Below are lines of data, and only some are wanted. Please repeat exactly those from the line that has "XmNactivateCallback;XmCCallback;Callback;NULL;CSG" through the line that has "- Get or set the maximum".
[RECORD EXCERPTS — start]
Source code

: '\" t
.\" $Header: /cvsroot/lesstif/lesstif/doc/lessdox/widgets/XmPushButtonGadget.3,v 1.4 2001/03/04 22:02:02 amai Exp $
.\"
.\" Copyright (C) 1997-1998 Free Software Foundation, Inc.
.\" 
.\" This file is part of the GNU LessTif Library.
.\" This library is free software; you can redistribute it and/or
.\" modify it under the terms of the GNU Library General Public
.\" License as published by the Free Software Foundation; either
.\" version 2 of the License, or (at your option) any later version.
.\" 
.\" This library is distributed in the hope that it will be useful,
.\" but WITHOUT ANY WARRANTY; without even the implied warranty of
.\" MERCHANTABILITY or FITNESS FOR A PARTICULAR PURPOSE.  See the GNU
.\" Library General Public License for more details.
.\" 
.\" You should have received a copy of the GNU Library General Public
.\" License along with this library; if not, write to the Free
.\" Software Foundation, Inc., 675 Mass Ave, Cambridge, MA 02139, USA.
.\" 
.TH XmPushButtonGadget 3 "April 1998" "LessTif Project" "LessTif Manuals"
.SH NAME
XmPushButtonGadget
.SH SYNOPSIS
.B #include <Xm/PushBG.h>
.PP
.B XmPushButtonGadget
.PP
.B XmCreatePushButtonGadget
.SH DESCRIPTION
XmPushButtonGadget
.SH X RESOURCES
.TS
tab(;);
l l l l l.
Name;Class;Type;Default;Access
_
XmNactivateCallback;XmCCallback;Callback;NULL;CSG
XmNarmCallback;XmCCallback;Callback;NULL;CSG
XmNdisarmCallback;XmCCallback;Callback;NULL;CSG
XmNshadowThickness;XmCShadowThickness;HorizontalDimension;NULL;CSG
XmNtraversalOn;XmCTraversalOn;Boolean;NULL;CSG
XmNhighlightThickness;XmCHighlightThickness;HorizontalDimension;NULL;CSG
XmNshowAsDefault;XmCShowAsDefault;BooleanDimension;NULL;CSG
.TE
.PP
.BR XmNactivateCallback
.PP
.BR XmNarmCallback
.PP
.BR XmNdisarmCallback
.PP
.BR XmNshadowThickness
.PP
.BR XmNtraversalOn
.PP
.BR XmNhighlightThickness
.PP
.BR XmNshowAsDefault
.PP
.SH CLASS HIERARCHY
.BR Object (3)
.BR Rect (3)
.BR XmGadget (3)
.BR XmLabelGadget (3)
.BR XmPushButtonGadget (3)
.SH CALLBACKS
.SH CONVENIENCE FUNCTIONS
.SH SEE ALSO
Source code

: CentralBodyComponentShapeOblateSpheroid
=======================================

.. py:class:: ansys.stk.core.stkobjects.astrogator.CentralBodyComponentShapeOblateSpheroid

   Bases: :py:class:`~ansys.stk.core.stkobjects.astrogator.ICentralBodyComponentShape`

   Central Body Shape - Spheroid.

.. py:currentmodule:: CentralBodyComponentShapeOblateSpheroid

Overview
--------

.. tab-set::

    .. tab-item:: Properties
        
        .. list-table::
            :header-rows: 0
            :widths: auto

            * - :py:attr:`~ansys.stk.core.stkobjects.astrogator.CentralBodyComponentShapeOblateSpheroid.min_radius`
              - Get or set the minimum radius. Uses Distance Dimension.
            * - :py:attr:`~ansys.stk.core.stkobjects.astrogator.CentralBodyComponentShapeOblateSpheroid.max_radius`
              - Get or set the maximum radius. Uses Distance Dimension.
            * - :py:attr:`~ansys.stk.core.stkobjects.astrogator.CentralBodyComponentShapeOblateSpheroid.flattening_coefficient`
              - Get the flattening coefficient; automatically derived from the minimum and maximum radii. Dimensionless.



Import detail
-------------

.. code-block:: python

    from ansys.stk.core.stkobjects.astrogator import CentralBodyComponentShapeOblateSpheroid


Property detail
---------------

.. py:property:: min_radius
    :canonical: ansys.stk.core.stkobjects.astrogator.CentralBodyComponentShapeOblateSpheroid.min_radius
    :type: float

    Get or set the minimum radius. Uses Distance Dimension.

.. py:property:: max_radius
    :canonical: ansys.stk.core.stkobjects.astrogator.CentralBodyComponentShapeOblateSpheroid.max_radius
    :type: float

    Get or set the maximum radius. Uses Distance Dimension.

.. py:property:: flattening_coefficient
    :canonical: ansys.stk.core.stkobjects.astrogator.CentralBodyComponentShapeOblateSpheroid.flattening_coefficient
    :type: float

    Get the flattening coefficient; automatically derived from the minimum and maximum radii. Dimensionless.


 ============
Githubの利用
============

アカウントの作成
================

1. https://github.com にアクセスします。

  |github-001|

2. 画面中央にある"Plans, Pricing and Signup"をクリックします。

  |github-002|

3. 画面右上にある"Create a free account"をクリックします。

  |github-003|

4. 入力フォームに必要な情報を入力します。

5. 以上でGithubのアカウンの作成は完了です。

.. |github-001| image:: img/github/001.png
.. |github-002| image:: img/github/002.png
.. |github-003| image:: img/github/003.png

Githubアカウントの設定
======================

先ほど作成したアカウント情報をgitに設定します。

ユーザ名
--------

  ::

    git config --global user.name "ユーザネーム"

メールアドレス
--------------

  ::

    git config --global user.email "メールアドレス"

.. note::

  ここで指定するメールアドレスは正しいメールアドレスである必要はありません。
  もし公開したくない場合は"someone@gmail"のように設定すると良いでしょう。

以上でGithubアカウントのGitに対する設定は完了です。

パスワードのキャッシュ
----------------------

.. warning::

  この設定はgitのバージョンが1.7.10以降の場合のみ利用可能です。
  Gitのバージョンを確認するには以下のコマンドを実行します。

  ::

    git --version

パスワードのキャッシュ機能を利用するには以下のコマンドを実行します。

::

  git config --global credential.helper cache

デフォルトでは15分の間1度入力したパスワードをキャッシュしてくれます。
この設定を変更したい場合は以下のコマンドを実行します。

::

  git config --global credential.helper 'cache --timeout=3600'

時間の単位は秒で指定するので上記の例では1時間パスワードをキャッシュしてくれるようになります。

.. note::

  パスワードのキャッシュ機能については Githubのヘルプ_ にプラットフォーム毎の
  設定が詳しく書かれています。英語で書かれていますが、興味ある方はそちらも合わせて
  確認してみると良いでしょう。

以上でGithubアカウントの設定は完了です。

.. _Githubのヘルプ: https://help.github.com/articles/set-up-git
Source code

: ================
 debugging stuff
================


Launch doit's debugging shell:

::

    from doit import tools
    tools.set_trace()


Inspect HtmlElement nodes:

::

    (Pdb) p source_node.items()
[RECORD EXCERPTS — finish]
■ **SOLUTION TO THE EXERCISE**
XmNactivateCallback;XmCCallback;Callback;NULL;CSG
XmNarmCallback;XmCCallback;Callback;NULL;CSG
XmNdisarmCallback;XmCCallback;Callback;NULL;CSG
XmNshadowThickness;XmCShadowThickness;HorizontalDimension;NULL;CSG
XmNtraversalOn;XmCTraversalOn;Boolean;NULL;CSG
XmNhighlightThickness;XmCHighlightThickness;HorizontalDimension;NULL;CSG
XmNshowAsDefault;XmCShowAsDefault;BooleanDimension;NULL;CSG
.TE
.PP
.BR XmNactivateCallback
.PP
.BR XmNarmCallback
.PP
.BR XmNdisarmCallback
.PP
.BR XmNshadowThickness
.PP
.BR XmNtraversalOn
.PP
.BR XmNhighlightThickness
.PP
.BR XmNshowAsDefault
.PP
.SH CLASS HIERARCHY
.BR Object (3)
.BR Rect (3)
.BR XmGadget (3)
.BR XmLabelGadget (3)
.BR XmPushButtonGadget (3)
.SH CALLBACKS
.SH CONVENIENCE FUNCTIONS
.SH SEE ALSO
Source code

: CentralBodyComponentShapeOblateSpheroid
=======================================

.. py:class:: ansys.stk.core.stkobjects.astrogator.CentralBodyComponentShapeOblateSpheroid

   Bases: :py:class:`~ansys.stk.core.stkobjects.astrogator.ICentralBodyComponentShape`

   Central Body Shape - Spheroid.

.. py:currentmodule:: CentralBodyComponentShapeOblateSpheroid

Overview
--------

.. tab-set::

    .. tab-item:: Properties
        
        .. list-table::
            :header-rows: 0
            :widths: auto

            * - :py:attr:`~ansys.stk.core.stkobjects.astrogator.CentralBodyComponentShapeOblateSpheroid.min_radius`
              - Get or set the minimum radius. Uses Distance Dimension.
            * - :py:attr:`~ansys.stk.core.stkobjects.astrogator.CentralBodyComponentShapeOblateSpheroid.max_radius`
              - Get or set the maximum radius. Uses Distance Dimension.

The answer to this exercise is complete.